### The problem
Copy out the rows below word for word, from their start through the line containing "folders or URL", including both of those lines.

╔══

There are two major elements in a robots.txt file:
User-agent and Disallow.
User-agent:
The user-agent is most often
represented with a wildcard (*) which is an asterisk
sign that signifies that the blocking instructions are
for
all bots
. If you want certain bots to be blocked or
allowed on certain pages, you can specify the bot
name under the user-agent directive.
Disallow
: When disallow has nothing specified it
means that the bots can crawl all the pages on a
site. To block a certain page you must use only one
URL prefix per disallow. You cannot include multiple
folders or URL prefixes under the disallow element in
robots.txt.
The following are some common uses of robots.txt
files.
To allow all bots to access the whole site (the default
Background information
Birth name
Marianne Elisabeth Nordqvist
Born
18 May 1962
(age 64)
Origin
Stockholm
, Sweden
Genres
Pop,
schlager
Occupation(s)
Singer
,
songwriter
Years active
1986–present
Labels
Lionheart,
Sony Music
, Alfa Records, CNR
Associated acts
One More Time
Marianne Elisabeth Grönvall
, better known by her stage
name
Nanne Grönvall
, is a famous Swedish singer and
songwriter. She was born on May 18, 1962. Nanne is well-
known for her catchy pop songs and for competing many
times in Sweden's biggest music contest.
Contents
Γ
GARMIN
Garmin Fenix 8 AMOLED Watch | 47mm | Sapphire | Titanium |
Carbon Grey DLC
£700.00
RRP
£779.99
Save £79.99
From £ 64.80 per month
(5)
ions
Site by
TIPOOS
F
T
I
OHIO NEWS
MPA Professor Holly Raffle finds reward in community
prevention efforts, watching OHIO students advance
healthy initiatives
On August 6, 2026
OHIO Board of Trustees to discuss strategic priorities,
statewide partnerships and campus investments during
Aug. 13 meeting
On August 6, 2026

╚══

### Finished exercise
There are two major elements in a robots.txt file:
User-agent and Disallow.
User-agent:
The user-agent is most often
represented with a wildcard (*) which is an asterisk
sign that signifies that the blocking instructions are
for
all bots
. If you want certain bots to be blocked or
allowed on certain pages, you can specify the bot
name under the user-agent directive.
Disallow
: When disallow has nothing specified it
means that the bots can crawl all the pages on a
site. To block a certain page you must use only one
URL prefix per disallow. You cannot include multiple
folders or URL prefixes under the disallow element in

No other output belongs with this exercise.